The Arab lost generation

Friday 11/09/2015

The recently released UNICEF report Education under Fire draws a disturbing picture of “how conflict in the Middle East is depriving children of their schooling”.
According to the report, no fewer than 13 million children are unable to attend school as a result of armed conflict in Syria, Iraq, Libya, Yemen and Su­dan. Nearly 9,000 schools in Syria, Yemen and Libya are unusable, either damaged or destroyed, or being used as shelters by displaced populations or warring factions.

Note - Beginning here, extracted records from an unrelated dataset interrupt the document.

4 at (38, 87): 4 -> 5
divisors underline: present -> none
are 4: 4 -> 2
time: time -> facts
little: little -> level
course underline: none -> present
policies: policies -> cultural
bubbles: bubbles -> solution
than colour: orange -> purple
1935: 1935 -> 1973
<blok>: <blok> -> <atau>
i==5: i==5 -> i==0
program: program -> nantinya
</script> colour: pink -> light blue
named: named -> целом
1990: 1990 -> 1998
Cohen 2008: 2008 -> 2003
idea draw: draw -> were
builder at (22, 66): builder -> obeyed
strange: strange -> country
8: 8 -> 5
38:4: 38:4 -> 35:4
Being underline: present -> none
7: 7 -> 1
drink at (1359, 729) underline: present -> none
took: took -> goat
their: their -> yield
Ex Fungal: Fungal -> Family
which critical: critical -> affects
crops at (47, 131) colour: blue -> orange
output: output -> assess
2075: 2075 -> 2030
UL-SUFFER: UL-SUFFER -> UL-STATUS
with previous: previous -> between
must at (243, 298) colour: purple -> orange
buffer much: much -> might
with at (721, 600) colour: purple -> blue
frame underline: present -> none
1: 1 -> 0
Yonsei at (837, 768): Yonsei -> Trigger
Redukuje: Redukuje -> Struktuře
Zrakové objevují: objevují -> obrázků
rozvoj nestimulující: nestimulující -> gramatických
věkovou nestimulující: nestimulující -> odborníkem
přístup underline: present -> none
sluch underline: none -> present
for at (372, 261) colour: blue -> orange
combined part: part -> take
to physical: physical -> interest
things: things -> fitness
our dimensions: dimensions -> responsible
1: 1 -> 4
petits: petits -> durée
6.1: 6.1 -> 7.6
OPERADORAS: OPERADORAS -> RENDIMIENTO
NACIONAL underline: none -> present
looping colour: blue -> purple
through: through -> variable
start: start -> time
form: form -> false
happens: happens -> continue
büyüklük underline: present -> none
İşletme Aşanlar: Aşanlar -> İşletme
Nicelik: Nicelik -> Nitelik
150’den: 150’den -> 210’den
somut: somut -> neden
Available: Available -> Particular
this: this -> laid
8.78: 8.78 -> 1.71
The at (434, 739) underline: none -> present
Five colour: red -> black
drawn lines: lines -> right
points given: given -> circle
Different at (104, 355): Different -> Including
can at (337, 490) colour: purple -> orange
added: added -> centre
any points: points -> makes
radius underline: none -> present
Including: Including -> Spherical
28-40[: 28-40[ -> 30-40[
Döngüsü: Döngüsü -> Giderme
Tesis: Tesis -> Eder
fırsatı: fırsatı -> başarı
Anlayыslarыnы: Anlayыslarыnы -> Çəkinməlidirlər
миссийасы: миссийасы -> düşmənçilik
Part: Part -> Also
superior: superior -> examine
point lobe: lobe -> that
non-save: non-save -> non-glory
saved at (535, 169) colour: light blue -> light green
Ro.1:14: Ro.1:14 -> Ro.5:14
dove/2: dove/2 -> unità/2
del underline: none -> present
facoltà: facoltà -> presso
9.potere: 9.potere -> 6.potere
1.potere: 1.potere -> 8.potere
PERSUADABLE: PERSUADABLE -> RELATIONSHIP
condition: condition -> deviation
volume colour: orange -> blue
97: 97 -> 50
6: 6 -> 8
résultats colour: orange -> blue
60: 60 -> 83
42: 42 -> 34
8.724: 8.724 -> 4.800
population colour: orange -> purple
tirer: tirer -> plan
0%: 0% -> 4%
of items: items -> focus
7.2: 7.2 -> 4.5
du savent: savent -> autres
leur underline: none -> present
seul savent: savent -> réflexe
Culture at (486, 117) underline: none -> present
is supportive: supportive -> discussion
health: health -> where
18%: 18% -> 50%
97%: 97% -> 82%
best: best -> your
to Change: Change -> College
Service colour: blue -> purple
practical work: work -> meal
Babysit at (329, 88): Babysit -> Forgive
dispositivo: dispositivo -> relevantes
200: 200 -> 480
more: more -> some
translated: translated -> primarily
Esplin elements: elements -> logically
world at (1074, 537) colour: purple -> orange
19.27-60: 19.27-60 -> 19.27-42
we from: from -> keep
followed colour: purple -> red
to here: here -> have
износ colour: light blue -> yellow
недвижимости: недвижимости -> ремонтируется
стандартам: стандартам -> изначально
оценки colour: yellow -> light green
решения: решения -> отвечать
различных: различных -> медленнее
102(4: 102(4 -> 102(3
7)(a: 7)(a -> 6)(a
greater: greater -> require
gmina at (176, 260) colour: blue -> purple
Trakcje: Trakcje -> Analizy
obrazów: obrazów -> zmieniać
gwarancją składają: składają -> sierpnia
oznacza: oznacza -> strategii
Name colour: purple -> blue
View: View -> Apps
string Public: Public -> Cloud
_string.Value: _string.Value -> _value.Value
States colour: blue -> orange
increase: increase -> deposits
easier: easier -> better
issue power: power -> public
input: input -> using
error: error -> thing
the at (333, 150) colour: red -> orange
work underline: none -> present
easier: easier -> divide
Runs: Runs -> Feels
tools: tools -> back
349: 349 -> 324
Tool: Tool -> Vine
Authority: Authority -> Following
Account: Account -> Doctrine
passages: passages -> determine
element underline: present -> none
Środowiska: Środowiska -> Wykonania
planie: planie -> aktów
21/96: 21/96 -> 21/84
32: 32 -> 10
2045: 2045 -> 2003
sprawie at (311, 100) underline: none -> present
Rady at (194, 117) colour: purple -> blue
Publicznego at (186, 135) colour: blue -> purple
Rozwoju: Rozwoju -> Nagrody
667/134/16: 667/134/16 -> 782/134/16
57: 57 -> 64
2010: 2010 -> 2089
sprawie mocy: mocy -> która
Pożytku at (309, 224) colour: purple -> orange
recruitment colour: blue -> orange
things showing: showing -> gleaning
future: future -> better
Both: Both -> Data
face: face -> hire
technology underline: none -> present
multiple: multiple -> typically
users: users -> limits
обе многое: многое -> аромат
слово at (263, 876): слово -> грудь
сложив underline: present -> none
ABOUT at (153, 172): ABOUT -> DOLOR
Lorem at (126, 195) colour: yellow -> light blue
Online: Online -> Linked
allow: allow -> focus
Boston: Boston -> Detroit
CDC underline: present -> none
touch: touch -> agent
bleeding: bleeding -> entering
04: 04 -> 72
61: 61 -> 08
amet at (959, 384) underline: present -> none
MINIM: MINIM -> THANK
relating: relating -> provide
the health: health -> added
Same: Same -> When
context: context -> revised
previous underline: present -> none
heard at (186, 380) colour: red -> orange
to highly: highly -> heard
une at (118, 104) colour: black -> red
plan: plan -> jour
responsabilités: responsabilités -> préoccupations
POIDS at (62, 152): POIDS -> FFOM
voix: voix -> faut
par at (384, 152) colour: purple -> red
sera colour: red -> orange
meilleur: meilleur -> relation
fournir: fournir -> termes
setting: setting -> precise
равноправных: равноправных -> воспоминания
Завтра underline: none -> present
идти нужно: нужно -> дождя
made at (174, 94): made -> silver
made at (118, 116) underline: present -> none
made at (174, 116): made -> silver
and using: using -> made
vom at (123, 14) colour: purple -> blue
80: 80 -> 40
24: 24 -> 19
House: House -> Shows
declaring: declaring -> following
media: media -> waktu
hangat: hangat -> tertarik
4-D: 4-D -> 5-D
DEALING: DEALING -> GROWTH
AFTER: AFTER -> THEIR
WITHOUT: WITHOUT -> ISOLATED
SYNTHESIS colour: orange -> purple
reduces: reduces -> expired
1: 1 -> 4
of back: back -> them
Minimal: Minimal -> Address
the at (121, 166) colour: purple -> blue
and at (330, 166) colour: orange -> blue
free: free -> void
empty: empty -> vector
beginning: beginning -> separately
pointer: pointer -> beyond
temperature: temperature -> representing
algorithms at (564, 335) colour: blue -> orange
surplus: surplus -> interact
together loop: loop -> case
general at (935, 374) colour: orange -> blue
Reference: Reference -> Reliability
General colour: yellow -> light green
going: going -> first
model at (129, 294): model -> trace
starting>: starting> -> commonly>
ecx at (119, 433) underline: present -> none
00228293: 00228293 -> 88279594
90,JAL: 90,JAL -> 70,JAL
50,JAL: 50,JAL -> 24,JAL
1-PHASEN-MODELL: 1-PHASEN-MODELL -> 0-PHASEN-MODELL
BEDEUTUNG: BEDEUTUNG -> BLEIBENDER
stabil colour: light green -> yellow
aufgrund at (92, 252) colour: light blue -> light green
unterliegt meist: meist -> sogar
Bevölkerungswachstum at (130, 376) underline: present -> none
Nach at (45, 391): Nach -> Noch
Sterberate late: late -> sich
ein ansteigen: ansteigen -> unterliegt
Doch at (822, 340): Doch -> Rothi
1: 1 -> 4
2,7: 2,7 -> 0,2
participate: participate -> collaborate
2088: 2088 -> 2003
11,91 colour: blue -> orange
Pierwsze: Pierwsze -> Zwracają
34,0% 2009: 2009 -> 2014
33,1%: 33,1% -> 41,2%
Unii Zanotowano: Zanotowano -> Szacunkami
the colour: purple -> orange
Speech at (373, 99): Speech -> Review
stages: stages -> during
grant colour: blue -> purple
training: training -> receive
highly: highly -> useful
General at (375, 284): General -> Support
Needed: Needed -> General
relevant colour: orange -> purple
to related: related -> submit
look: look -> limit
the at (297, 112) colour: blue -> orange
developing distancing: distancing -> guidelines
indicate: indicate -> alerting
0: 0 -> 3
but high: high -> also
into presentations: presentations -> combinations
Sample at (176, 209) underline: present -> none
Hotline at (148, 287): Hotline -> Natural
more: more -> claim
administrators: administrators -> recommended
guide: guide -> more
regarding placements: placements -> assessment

In Syria, 2 million children are out of school and 446,000 are at risk of dropping out. In Yemen, 1.8 million children have had their access to school interrupted by war and more than 3,500 schools have been shut down. School enrolment has dropped by 50% in Libya’s second city Benghazi where only one in four schools is functioning. The same story is replayed in Iraq where 3 million have been displaced and nearly 1 million children have had their schooling disrupted; 1,200 Iraqi schools have been transformed into shelters.
Commuting to school has become perilous for children in war zones. Crossing checkpoints is not safe for anyone at any age. Schools are not immune to armed violence. Public transportation in the war-torn nations has come to a virtual standstill.
In 2014, 214 schools in the region were attacked. In one 2015 inci­dent, in Yemen’s Amran governorate, 13 teachers and four children were killed. In Iraq, 700 children have been killed and another 500 injured. In Gaza, 551 children were killed and 281 schools were dam­aged during the Israeli assault in the summer of 2014.
Even when physically safe, going to school often is useless consid­ering the shortage of teachers and supplies.
The result is that in many parts of the Middle East and North Africa, children are unable to get an education and therefore will be ill-pre­pared for a future society where no rebuilding is possible if the next generation is not well-trained or well-educated.
It is hardly a surprise that entire families are trying to migrate to Europe. Many simply want their children to get an education and have a real chance at achievement.
For refugee populations displaced outside their borders, conditions for proper educational training are not guaranteed in the region’s host countries. The UNICEF report states that 53% of Syrian refu­gee children in neighbouring countries do not attend school. This is unconscionable, given that the host countries in question are not experiencing conflict. Of course, budget-challenged states such as Jordan and Lebanon cannot be expected to provide an education for thousands of refugee children. But where are regional and interna­tional organisations?
For those children who cannot migrate anywhere, the odds are that they will end up exploited and poor, assuming they can escape death and injury. Destitution and despair will make them an easy prey to recruitment by extremist groups or criminal organisations.
The collective tragedy that has befallen the Arab world has more manifestations than one can keep count of. But the plight of the re­gion’s children is perhaps the most devastating.
While other regions of the world — China, South Asia, Africa — are investing in their chil­dren’s future, the governments and militias of the Middle East and North Africa are focused on winning bloody civil wars.
We are in the process of creating a lost generation. Millions of children will grow up uneducated, unproductive and only trained to suffer and hate.